Mar 5, 2014, 12:54 AM EDT
Houston passed the first test.
The Rockets NBA’s have the best record since Jan. 1 (19-6 coming into Tuesday night) but a lot of that came against soft competition. That was the easy part, the next couple weeks come a series of tests against the league’s best — from that we’ll get a better sense of just how legitimate this Rockets team is. (Technically you could say they didn’t pass the first test, losing to the Clippers last week.)
They looked legit on Tuesday — they attacked mismatches, got balanced offense and never trailed to the Miami Heat on their way to a 106-103 victory at home.
Miami was on the second night of a back-to-back and it showed at points. LeBron James looked like a guy who had expended 61 points of energy the night before and had 22 points on 9-of-18 shooting, plus he went scoreless in the fourth quarter.
To add to his painful night, late in the game he got hit in the face (there were some reports that LeBron re-broke his nose but that has been shot down by the team). It was on a play late where, down three with 13 seconds left the Heat were trying to defend with pressure and force a turnover. They did, James Harden threw an ill-advised pass down court to Howard, LeBron went up for the steal and in so got an inadvertent elbow from Howard in the face.
Immediately after that he tried to take a game-tying step-back three with the broken nose — on the switch Dwight Howard was on him but that worked for Houston because LeBron needed a three and Howard is mobile enough and long enough that he could contest anything. The shot missed.
Miami’s problem wasn’t LeBron. He also saw doubles but when he passed out guys were not knocking down shots. Chris Bosh was 1-of-5 on the night and just seemed to coast through the game.

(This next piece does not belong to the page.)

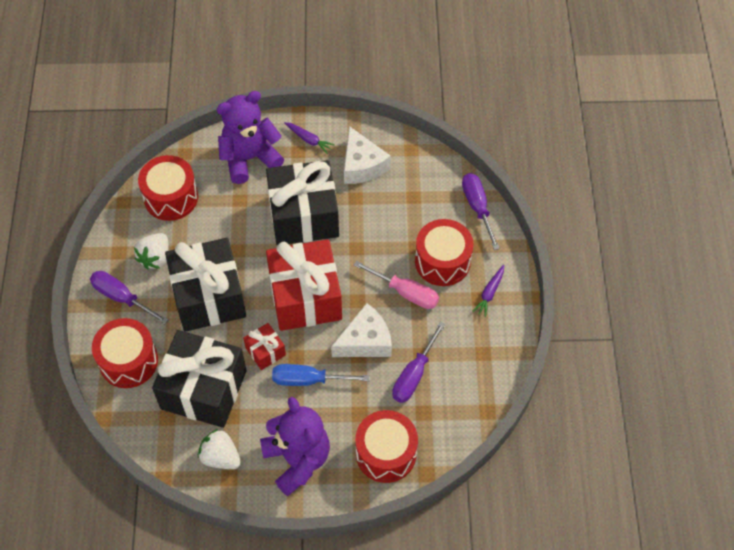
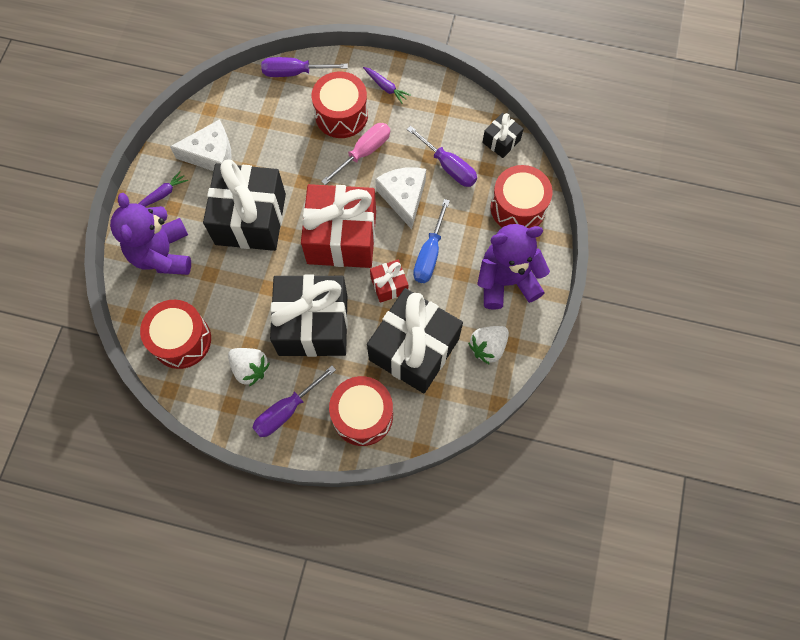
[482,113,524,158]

The only guy to really step up was Michael Beasley, who had 24 off the bench.
Houston went right at the two weaknesses of the Miami, getting points out of their center and point guards.

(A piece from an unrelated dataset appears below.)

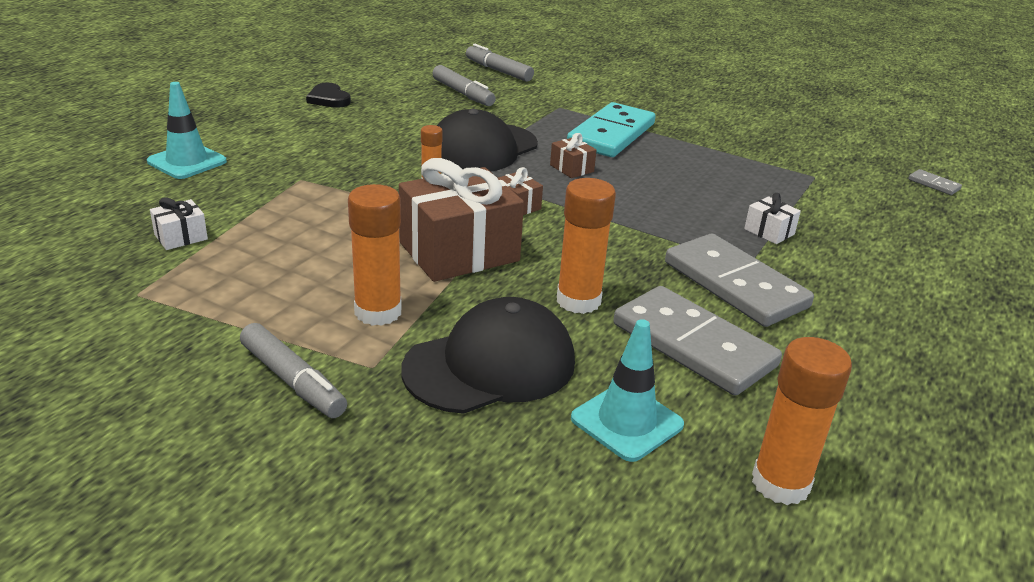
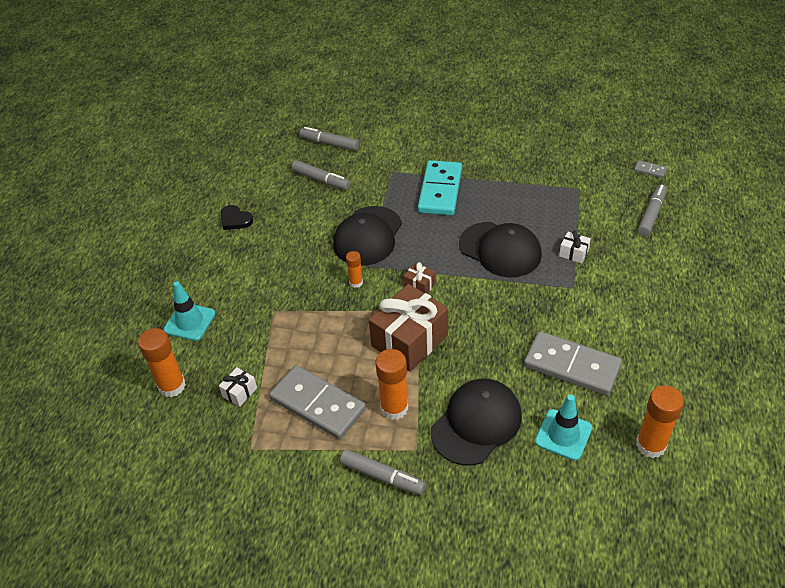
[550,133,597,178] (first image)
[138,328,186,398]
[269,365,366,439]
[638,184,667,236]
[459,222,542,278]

Howard had another strong game — 22 points on 13 shots, plus 16 rebounds. He was also 6-of-8 from the free throw line, pretty much negating the hack-a-Howard idea.
At the point Patrick Beverly had 19 points on 6-of-12 shooting, hitting 5-of-8 from three (he struggled shooting once he ventured inside the arc). He also was his pesky self on defense all night, even harassing (and annoying) LeBron at points. James Harden had 21; Terrence Jones added 19 points and 12 boards.
What the Rockets really had was balance — all five starters scored in double digits. The Rockets shot 51.3 percent on one of the better defensive teams in the NBA (when they want to be). Houston attacked with 33 shots at the rim but they were also 7-of-11 from the midrange as everything seemed to fall for them.
Starting Friday the Rockets schedule is: Indiana, Portland, at Oklahoma City, at Chicago, at Miami. That’s a heck of a challenge.
But the Rockets passed the first test.